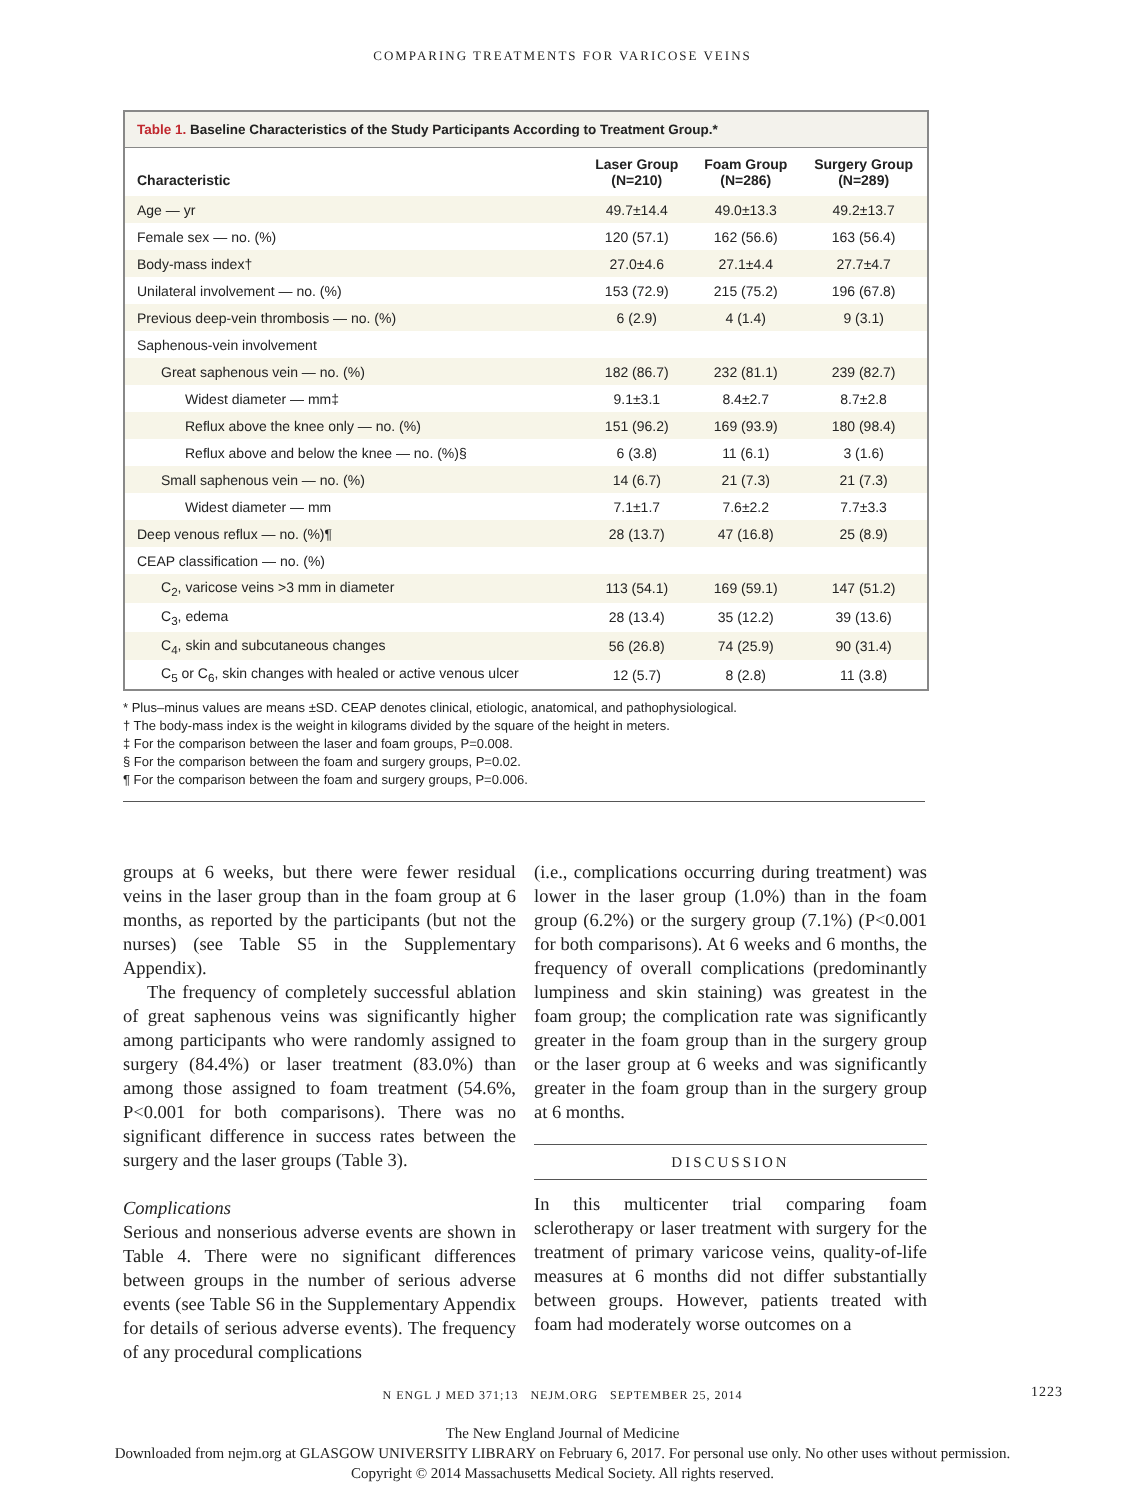COMPARING TREATMENTS FOR VARICOSE VEINS
Table 1. Baseline Characteristics of the Study Participants According to Treatment Group.*
| Characteristic | Laser Group (N=210) | Foam Group (N=286) | Surgery Group (N=289) |
| --- | --- | --- | --- |
| Age — yr | 49.7±14.4 | 49.0±13.3 | 49.2±13.7 |
| Female sex — no. (%) | 120 (57.1) | 162 (56.6) | 163 (56.4) |
| Body-mass index† | 27.0±4.6 | 27.1±4.4 | 27.7±4.7 |
| Unilateral involvement — no. (%) | 153 (72.9) | 215 (75.2) | 196 (67.8) |
| Previous deep-vein thrombosis — no. (%) | 6 (2.9) | 4 (1.4) | 9 (3.1) |
| Saphenous-vein involvement | | | |
| Great saphenous vein — no. (%) | 182 (86.7) | 232 (81.1) | 239 (82.7) |
| Widest diameter — mm‡ | 9.1±3.1 | 8.4±2.7 | 8.7±2.8 |
| Reflux above the knee only — no. (%) | 151 (96.2) | 169 (93.9) | 180 (98.4) |
| Reflux above and below the knee — no. (%)§ | 6 (3.8) | 11 (6.1) | 3 (1.6) |
| Small saphenous vein — no. (%) | 14 (6.7) | 21 (7.3) | 21 (7.3) |
| Widest diameter — mm | 7.1±1.7 | 7.6±2.2 | 7.7±3.3 |
| Deep venous reflux — no. (%)¶ | 28 (13.7) | 47 (16.8) | 25 (8.9) |
| CEAP classification — no. (%) | | | |
| C<sub>2</sub>, varicose veins >3 mm in diameter | 113 (54.1) | 169 (59.1) | 147 (51.2) |
| C<sub>3</sub>, edema | 28 (13.4) | 35 (12.2) | 39 (13.6) |
| C<sub>4</sub>, skin and subcutaneous changes | 56 (26.8) | 74 (25.9) | 90 (31.4) |
| C<sub>5</sub> or C<sub>6</sub>, skin changes with healed or active venous ulcer | 12 (5.7) | 8 (2.8) | 11 (3.8) |
* Plus–minus values are means ±SD. CEAP denotes clinical, etiologic, anatomical, and pathophysiological.
† The body-mass index is the weight in kilograms divided by the square of the height in meters.
‡ For the comparison between the laser and foam groups, P=0.008.
§ For the comparison between the foam and surgery groups, P=0.02.
¶ For the comparison between the foam and surgery groups, P=0.006.
groups at 6 weeks, but there were fewer residual veins in the laser group than in the foam group at 6 months, as reported by the participants (but not the nurses) (see Table S5 in the Supplementary Appendix).
The frequency of completely successful ablation of great saphenous veins was significantly higher among participants who were randomly assigned to surgery (84.4%) or laser treatment (83.0%) than among those assigned to foam treatment (54.6%, P<0.001 for both comparisons). There was no significant difference in success rates between the surgery and the laser groups (Table 3).
Complications
Serious and nonserious adverse events are shown in Table 4. There were no significant differences between groups in the number of serious adverse events (see Table S6 in the Supplementary Appendix for details of serious adverse events). The frequency of any procedural complications
(i.e., complications occurring during treatment) was lower in the laser group (1.0%) than in the foam group (6.2%) or the surgery group (7.1%) (P<0.001 for both comparisons). At 6 weeks and 6 months, the frequency of overall complications (predominantly lumpiness and skin staining) was greatest in the foam group; the complication rate was significantly greater in the foam group than in the surgery group or the laser group at 6 weeks and was significantly greater in the foam group than in the surgery group at 6 months.
DISCUSSION
In this multicenter trial comparing foam sclerotherapy or laser treatment with surgery for the treatment of primary varicose veins, quality-of-life measures at 6 months did not differ substantially between groups. However, patients treated with foam had moderately worse outcomes on a
N ENGL J MED 371;13 NEJM.ORG SEPTEMBER 25, 2014 1223
The New England Journal of Medicine
Downloaded from nejm.org at GLASGOW UNIVERSITY LIBRARY on February 6, 2017. For personal use only. No other uses without permission.
Copyright © 2014 Massachusetts Medical Society. All rights reserved.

──────

— What is expected —
An exact copy is needed of only the lines from the top of the material through the line with "239 (82.7) |"; no pictures belong in it.

— Exercise result —
COMPARING TREATMENTS FOR VARICOSE VEINS
Table 1. Baseline Characteristics of the Study Participants According to Treatment Group.*
| Characteristic | Laser Group (N=210) | Foam Group (N=286) | Surgery Group (N=289) |
| --- | --- | --- | --- |
| Age — yr | 49.7±14.4 | 49.0±13.3 | 49.2±13.7 |
| Female sex — no. (%) | 120 (57.1) | 162 (56.6) | 163 (56.4) |
| Body-mass index† | 27.0±4.6 | 27.1±4.4 | 27.7±4.7 |
| Unilateral involvement — no. (%) | 153 (72.9) | 215 (75.2) | 196 (67.8) |
| Previous deep-vein thrombosis — no. (%) | 6 (2.9) | 4 (1.4) | 9 (3.1) |
| Saphenous-vein involvement | | | |
| Great saphenous vein — no. (%) | 182 (86.7) | 232 (81.1) | 239 (82.7) |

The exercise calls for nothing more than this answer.